In 1903, while taking part as Carmen at the Théâtre de la Monnaie in Brussels, she married a Belgian admirer, the Marquis Prier de Saône, an industrialist, and retired from the stage. She later resumed her career with several concerts then productions at the Théâtre-Lyrique de la Gaîté as La Vivandière, Orphée and in L'attaque du moulin. The following season she sang Fidès and Léonore (La favorite).

Delna made her Metropolitan Opera début as Orfeo conducted by Toscanini, but other appearances were curtailed for various reasons.
The next stage of her career included more performances of L’attaque du moulin in 1910, the creation of Tilli in La Lépreuse by Sylvio Lazzari (1912), and further performances at La Monnaie. During her career Delna performed at major houses such as La Monnaie, Covent Garden, La Scala, Teatro Lirico Milan, Metropolitan New York, Opera de Monte-Carlo and the Teatro Regio (Parma).

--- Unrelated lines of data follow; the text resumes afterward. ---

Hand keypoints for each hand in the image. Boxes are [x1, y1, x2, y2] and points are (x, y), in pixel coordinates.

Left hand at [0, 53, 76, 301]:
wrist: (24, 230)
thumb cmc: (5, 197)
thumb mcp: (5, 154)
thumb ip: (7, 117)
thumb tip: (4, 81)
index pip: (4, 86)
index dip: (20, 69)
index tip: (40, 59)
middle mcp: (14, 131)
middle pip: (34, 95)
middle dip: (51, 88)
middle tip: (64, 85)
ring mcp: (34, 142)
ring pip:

During the First World War she sang widely in concerts for troops, then in November 1925 appeared in the premiere of Maurin des Maures by Léo Puget (Miss Rabasse) at the Folies-Dramatiques.

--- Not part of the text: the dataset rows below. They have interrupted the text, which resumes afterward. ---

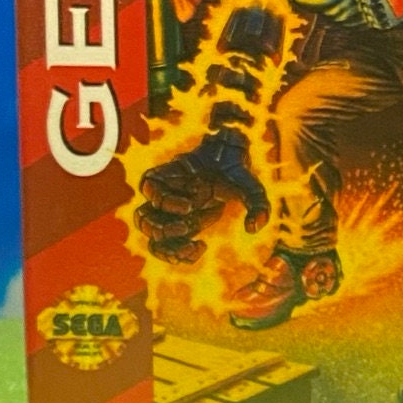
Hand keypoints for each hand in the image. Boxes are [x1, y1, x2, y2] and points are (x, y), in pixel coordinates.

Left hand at [135, 136, 269, 264]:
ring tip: (188, 218)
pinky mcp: (158, 176)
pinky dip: (167, 202)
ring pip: (142, 219)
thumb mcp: (253, 194)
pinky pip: (149, 193)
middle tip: (191, 234)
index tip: (201, 247)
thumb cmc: (237, 174)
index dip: (178, 256)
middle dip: (169, 245)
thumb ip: (260, 209)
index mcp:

Financial problems forced her to move in 1926 to a rented house in Villemomble. She died at the Hopital de la Pitié, and was buried in Thiais cemetery, later being moved to Père Lachaise.

== Discography ==
Delna's first recordings of operatic excerpts were set down in London in 1903 (Le prophète, Carmen), swiftly followed by more in Paris with La Vivandière, Werther, Les Troyens. In 1905 she recorded duets with Albert Alvarez, and in 1907 more solo excerpts, this time extending to Orphée et Eurydice and Samson et Dalila. In New York in 1910 and London 1913 Delna continued a traversal of her main stage roles, completing her discography in Paris in 1918 with songs by Claude Rohand. Despite their age the recordings suggest "...a range of three octaves, a smooth legato delivery, combined with fine diction".